Recently, a group designing new ligands for catalytic research requested deeper analysis on trace heavy metals in large-run methylester batches. Our switch to dedicated glass-lined vessels and installation of ICP-MS for trace element scans grew out of that conversation—a move that benefits every downstream user, no matter their specific project focus.
Policies on chemical stewardship often begin as checkboxes for compliance, but feedback from industrial end-users taught us practical adjustments yield immediate results. For pyridine-2-yl-acetic acid methylester, routine catalyst removal, solvent distillation recovery, and aqueous waste treatment align not just with regulations, but with common sense. Each team member, from the plant floor to the shipping dock, receives training that stems from actual process hiccups we encountered, not just classroom theory.
Because finished pharmaceutical and agrochemical compounds often face tight regulatory oversight downstream, we adopted batch-specific traceability for all major raw materials feeding into methylester production. This level of transparency arms our customers with back-up documentation they may need for audits or certifications. Transparent records cut paperwork for everyone and reduce disruption when a regulatory agency comes knocking on their door.

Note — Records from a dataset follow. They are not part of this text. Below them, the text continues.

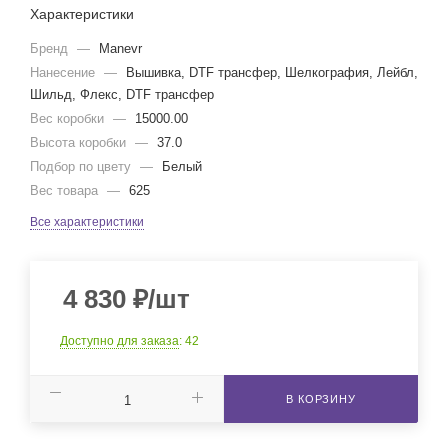
Характеристики
Бренд
—
Manevr
Нанесение
—
Вышивка, DTF трансфер, Шелкография, Лейбл,
Шильд, Флекс, DTF трансфер
Вес коробки
—
15000.00
Высота коробки
—
37.0
Подбор по цвету
—
Белый
Вес товара
—
625
Все характеристики
4 830
₽
/шт
Доступно для заказа
: 42
В КОРЗИНУ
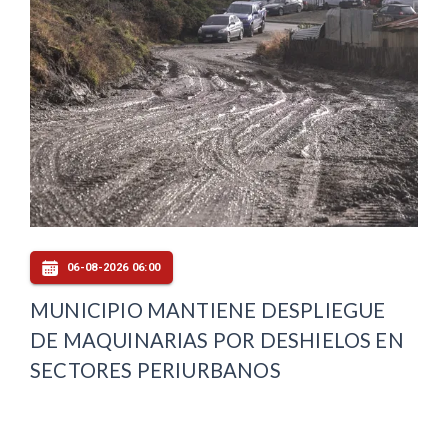
06-08-2026 06:00
MUNICIPIO MANTIENE DESPLIEGUE
DE MAQUINARIAS POR DESHIELOS EN
SECTORES PERIURBANOS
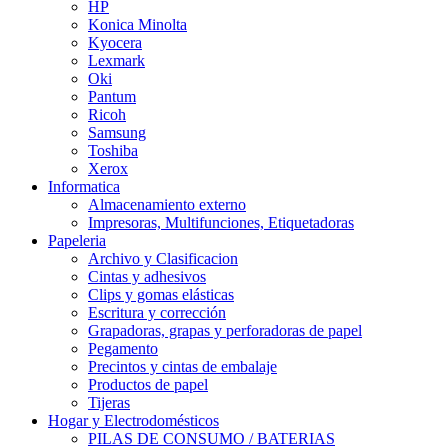
HP
Konica Minolta
Kyocera
Lexmark
Oki
Pantum
Ricoh
Samsung
Toshiba
Xerox
Informatica
Almacenamiento externo
Impresoras, Multifunciones, Etiquetadoras
Papeleria
Archivo y Clasificacion
Cintas y adhesivos
Clips y gomas elásticas
Escritura y corrección
Grapadoras, grapas y perforadoras de papel
Pegamento
Precintos y cintas de embalaje
Productos de papel
Tijeras
Hogar y Electrodomésticos
PILAS DE CONSUMO / BATERIAS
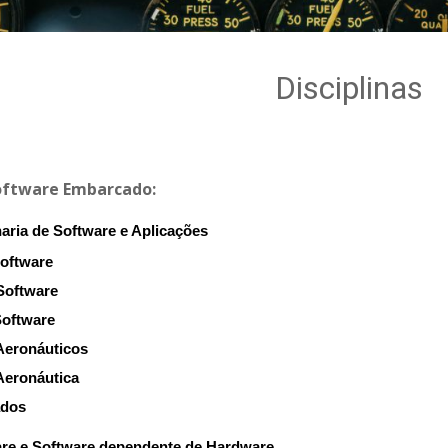
Disciplinas
Software Embarcado:
aria de Software e Aplicações
Software
 Software
Software
Aeronáuticos
Aeronáutica
ados
are e Software dependente de Hardware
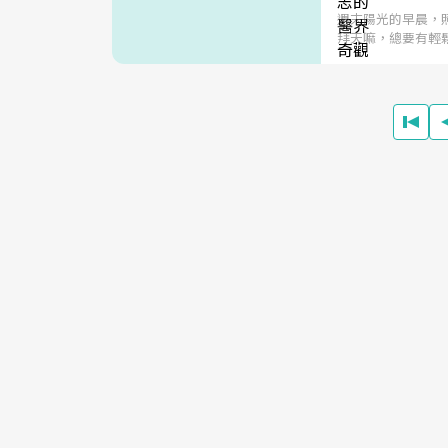
週末陽光的早晨，
拜天嘛，總要有輕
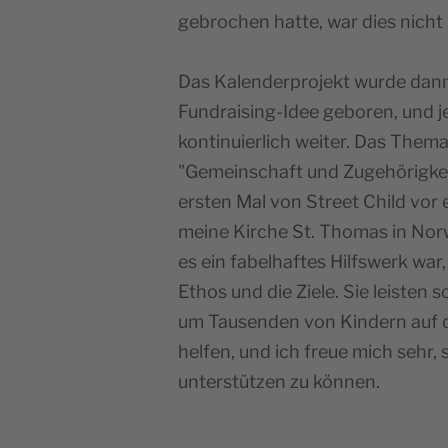
gebrochen hatte, war dies nicht
Das Kalenderprojekt wurde dann 
Fundraising-Idee geboren, und j
kontinuierlich weiter. Das Thema
"Gemeinschaft und Zugehörigkei
ersten Mal von Street Child vor
meine Kirche St. Thomas in Norw
es ein fabelhaftes Hilfswerk war,
Ethos und die Ziele. Sie leisten s
um Tausenden von Kindern auf 
helfen, und ich freue mich sehr, 
unterstützen zu können.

Process waste minimization and energy efficiency, hot-button topics for every chemical manufacturer, receive practical attention. By reviewing reactor cycle times, adjusting solvent selection, and tweaking temperature profiles based on yield loss analysis, we deliver cost savings to both ourselves and downstream users. These changes aren’t headlines, but they make real-world impact visible by the end of each production year.
Each day at our facility, we see how pyridine-2-yl-acetic acid methylester works less as a static product and more as a catalyst for innovation across labs and manufacturing lines worldwide. Lessons from unexpected process upsets, customer inquiries, and joint development initiatives drive us to keep refining production and quality strategies. Delivering a compound with rigorously documented identity, high stability, and minimal extraneous contaminants shapes the smooth progress of research teams whose projects touch countless lives.
Our door always stays open for user feedback, process inquiries, and collaboration proposals. Through practical improvements and a steady exchange with front-line researchers, we continue to refine every batch—ensuring pyridine-2-yl-acetic acid methylester meets not just technical requirements, but the real demands of today’s scientific enterprise.